The ideal supply chain should be configured with back-to-back contracts and pay-when-paid clauses. In the event of any significant problems arising, the consequential losses are then allocated proportionately and appropriately right across the supply chain, or to the parties who are insured.
But very few supply chains are ideal and such a configuration is the exception rather than the rule. In reality, the loss will most often fall on the chain’s weakest link. Often, that will be a small business that has been unable to negotiate let-outs with its customers or suppliers. You can be liable for breach of contract, including damages for loss of profits or wasted costs, even if the failure was beyond your control.
Consumer-facing businesses are particularly vulnerable, because consumer rights to cancel or get refunds will not be matched in contracts with their suppliers.
That the weakest link should suffer such unfortunate consequences provokes many questions. In particular, what remedies are provided by English law when performance – the act of doing that which is required by a contract – becomes impracticable? Is a party liable for breach of contract if he/she is unable to comply?
In law, if the contract terms do not provide for any form of let-out, then (under English law) the only legitimate escape route is via the legal concept of frustration.
Put simply, a contract becomes frustrated if something occurs after the date of the contract that is not deemed to be the fault of either party, that makes further performance impossible or illegal, or is so fundamental to the contract that it strikes at its very root and beyond what was originally contemplated by any of the parties before they entered into it.
Frustration ends the contract entirely, with basic rights for advance payments to be refunded and parties to be reimbursed for expenses incurred.

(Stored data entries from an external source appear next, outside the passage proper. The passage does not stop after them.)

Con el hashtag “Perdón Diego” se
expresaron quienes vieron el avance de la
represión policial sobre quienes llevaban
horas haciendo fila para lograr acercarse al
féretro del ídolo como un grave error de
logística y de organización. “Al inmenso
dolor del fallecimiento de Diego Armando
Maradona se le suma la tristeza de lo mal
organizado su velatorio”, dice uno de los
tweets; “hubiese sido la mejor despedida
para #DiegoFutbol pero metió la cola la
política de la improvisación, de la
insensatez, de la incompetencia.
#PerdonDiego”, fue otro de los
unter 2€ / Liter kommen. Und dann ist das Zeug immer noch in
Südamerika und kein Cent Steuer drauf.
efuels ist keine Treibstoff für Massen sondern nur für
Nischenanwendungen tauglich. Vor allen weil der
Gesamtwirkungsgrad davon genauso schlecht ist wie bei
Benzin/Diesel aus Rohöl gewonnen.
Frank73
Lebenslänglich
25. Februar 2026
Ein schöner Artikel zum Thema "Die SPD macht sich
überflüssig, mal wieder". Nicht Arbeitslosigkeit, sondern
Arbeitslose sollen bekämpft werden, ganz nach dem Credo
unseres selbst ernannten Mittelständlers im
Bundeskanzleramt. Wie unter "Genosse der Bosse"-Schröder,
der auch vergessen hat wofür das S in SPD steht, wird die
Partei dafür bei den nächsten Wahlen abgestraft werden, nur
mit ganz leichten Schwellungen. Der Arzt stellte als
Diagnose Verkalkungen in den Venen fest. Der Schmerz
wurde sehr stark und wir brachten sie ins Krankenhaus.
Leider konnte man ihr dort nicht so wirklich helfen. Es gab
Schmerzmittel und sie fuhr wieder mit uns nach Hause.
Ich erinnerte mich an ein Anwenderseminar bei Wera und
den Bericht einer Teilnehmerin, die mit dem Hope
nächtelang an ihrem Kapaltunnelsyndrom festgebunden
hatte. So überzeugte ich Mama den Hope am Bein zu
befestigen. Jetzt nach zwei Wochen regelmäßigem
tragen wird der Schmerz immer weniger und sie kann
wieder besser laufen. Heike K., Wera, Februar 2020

The extraordinary circumstances that have arisen from Covid-19 are more than capable of amounting to frustration, but difficulties in performing, extra costs or delays would not be enough. Long-term contracts, or employment contracts, are unlikely to be frustrated.
Force majeure
Thanks to Covid-19, force majeure clauses, which usually remain dormant in most contracts, have now taken centre stage. They excuse non-performance when extraordinary events prevent a party from fulfilling its contractual obligations.
Many contracts contain force majeure clauses, which allow the parties to suspend performance for an agreed period of time and/or to terminate the contract without any liability being incurred on either side.